This might actually be the first time I've written a second part to a post. But what can I say, my life is pretty jam packed. It looks like I might finally be bringing all my past drama to a close. The past couple of years have been an intense series of events that not even I could have imagined. A lot of it has been due to the exact same things. Such as my defining character traits such as laziness and an outgoing attitude or the people I know, primarily Anna and Kaitlyn.

I'm thinking maybe I've fixed it though and maybe I found out exactly what I need to do. I've been looking for someone to talk to, someone to help me with my problems and walk me through it. I think I've just realized that for some reason I constantly keep acting like a child. Always have acted like this, I never want to do any work, the only thing I want in the world is a real friend, and its always play before everything else. I could never say I was a hard worker and now I know I never even worked. I can never keep a job because after the job gets boring for me I don't want to go anymore. And at school... what am I even doing?

I didn't go for weeks and now I realize I'm in a heap of trouble and no amount of banter is going to get me out of this mess. I can't believe that it took this long for me to realize what I'm doing wrong. I'm not here to make friends, not here to meet girls, I'm here to learn and get somewhere someday. Right now I'm trying to figure out how to grow up and do some honest work for once, tough it out and actually do something I don't want to do. It's time for me to jump into the real world and stop blaming everything else for my shortcomings. I may be smart and sly but in no way is that good enough to float on by through the rest of my life.

I've closed the book on Anna, all the ties between us are broken and the only things left of her is the things she left behind, a memento of sorts. We're friends now, but its obvious we're not the best of friends; she's too scared of who I am and closes herself off to me. Worried that I might take to her again, I doubt it. Kaitlyn and I, we talk again now that she signed up with provider that gives her free international texting. Since she's moved to Cali I've seen her once, and its not the same talking over text message. I'm picky, and I think that being friends means actually hanging out a lot.

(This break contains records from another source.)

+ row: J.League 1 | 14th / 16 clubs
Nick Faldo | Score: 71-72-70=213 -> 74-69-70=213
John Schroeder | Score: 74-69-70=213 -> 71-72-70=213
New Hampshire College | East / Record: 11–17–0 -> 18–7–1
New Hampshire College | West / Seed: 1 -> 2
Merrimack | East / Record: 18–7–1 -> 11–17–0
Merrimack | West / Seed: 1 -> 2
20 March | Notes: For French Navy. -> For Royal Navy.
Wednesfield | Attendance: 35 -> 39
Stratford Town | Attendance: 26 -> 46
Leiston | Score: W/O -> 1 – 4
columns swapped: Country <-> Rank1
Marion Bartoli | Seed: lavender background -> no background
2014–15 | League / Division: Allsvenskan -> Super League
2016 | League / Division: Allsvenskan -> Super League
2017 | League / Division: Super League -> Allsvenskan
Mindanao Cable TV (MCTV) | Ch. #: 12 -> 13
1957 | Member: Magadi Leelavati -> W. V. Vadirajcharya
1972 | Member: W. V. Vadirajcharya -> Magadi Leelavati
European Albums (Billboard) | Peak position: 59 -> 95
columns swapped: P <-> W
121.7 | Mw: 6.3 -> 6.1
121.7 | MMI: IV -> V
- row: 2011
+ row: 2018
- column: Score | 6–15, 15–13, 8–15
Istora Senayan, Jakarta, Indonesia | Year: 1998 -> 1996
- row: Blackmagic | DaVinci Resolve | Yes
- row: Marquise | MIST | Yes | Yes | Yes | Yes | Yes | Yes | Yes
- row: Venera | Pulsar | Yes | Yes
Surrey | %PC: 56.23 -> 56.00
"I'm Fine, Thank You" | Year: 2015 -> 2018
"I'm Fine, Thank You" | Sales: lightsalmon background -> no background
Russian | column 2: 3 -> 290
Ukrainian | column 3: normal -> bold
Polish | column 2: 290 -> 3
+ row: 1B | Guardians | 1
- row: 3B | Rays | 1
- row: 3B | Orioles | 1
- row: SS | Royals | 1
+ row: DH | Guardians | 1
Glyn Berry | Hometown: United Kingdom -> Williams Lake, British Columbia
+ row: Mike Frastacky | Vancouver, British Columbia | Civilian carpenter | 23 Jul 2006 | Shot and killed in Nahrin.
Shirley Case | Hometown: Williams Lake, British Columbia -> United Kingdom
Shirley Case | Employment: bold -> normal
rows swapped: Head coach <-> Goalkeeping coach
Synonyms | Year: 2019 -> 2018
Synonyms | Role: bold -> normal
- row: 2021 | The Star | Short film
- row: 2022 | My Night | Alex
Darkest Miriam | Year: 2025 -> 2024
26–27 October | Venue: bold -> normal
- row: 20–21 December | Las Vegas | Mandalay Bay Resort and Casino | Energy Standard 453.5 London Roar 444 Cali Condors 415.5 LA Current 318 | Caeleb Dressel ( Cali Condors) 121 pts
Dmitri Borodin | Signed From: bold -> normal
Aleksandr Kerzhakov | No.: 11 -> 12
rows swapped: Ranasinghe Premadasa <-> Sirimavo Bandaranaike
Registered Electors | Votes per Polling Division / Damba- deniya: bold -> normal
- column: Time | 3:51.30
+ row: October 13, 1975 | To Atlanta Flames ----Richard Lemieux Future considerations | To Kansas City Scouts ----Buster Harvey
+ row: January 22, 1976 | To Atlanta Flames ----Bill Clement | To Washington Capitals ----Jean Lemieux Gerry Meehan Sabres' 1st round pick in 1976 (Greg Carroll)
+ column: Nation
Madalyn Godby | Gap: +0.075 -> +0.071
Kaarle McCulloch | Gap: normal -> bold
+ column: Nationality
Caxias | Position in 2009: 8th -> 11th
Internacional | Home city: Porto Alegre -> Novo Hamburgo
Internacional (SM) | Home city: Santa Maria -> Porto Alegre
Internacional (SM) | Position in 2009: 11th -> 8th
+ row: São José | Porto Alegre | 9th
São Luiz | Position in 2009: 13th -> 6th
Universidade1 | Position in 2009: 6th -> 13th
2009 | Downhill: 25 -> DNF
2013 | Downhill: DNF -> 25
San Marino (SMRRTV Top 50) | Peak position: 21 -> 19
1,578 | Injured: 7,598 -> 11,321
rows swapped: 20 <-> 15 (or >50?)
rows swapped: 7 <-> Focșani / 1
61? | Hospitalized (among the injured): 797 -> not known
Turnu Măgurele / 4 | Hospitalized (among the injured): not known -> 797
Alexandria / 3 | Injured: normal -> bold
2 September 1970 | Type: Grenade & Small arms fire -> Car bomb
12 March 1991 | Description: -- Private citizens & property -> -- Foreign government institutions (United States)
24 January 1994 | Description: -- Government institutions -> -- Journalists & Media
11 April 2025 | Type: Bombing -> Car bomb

So from here on out its all for real, all serious. I hope I can still relax and otherwise flex my social muscles and entertain my humor, but who knows what the world has in store for me now!

I was trying to think of a ton of things I could say, I even thought of writing up every event that's happened from my last post until now. My life, its just too interesting; some might even think of it as a movie or a show. Well if it is, then this blog is going to be its transcript. I've reverted the blog back to a simple format (or at least I will soon) because its easier for me to just write and go. I asked myself why I blog actually, and to be honest its for the handful of people that actually want to follow my life. Well here it is.


School, I go to Mount Royal University and I love it there because of the small class size and the incredibly attractive women. It was awesome at first, taking control of my own life and handling all that responsibility on my own. I had five classes, dropped one instantly as it just didn't fit me at all. I dropped another one too, my English Fiction class that was taught by a demon of a woman. My GPA was getting murdered and I couldn't handle the reading load anymore. Then I started skipping class again, it started off because of girls but eventually it was something else. The Campus is so large, and you know what? It felt really empty even with the thousands of students with me, I ate all my meals by myself and spend all my time studying. Haha, but studying without someone staring over me is impossible. I haven't made a friend yet, how can I when the life of a University student is filled constantly? Maybe not mine, but others for sure. I'm going back to class tomorrow, but for how long? Can I actually do it? Its about 3 weeks until the last day of classes, and I'm feeling the heat now. I realize I can't get back all the marks I've missed. At least its only 3 classes, its been a learning experience.

Now for the chicks, I'm the guy who gets more than anyone most people and that hasn't really changed. What has changed is me, I'm really tired of it actually. I've only been in two long relationships, both which lasted only 3-4 years. Over the course of them I've pretty much ruined them by being overly promiscuous. I found that it is a lot harder now though to actually get further than a couple of months now. Over the past couple of months there have been 5 different women: Ally, Kaitlyn, Catherine, and 2 Teagans. Lasting respectively: 3 months, 1 night, 1 week, 3 months, and 1 day. When Ally and I broke up it was because we both wanted different things, she wanted what I now want. With Kaitlyn, it was a one night stand and is the main reason I don't go to English anymore. Catherine was a girl who liked me in my Psych class but I ended up not liking. Teagan D was a blonde model who I kept a relationship going purely based on shallow attraction, once that was done, I was done.

The last Teagan is the funny part. On top of being gorgeous I actually liked her a lot, and we went out once. It was great and we made followup plans, basically resulting in us back at my place for some fun. I ended up getting stood the fuck up, having a really shitty weekend where I also ended up getting fired because of her, and then I get basically ignored when I forgive her and try to make plans again. Fast forward about a month where I get pretty desperate to talk to someone (I'm stressing out like mad over exams) and I text her. One word reply, whatever not a big deal so I ask her to hang out. I get ignored again. I learned today essentially from one of her friends that she is depressive and slightly crazy. She likes to find ways to punish herself, like not seeing me again. Which I guess if you want to you can see it as she likes me, who cares really. She's also apparently slept with every guy friend she's ever had. I dodged a bullet. Hard.

That's basically a catch-up to what's relevant to my life as of now. I'll probably end up writing another major catch-up very soon, and actually return to class tomorrow. So for now, peace out.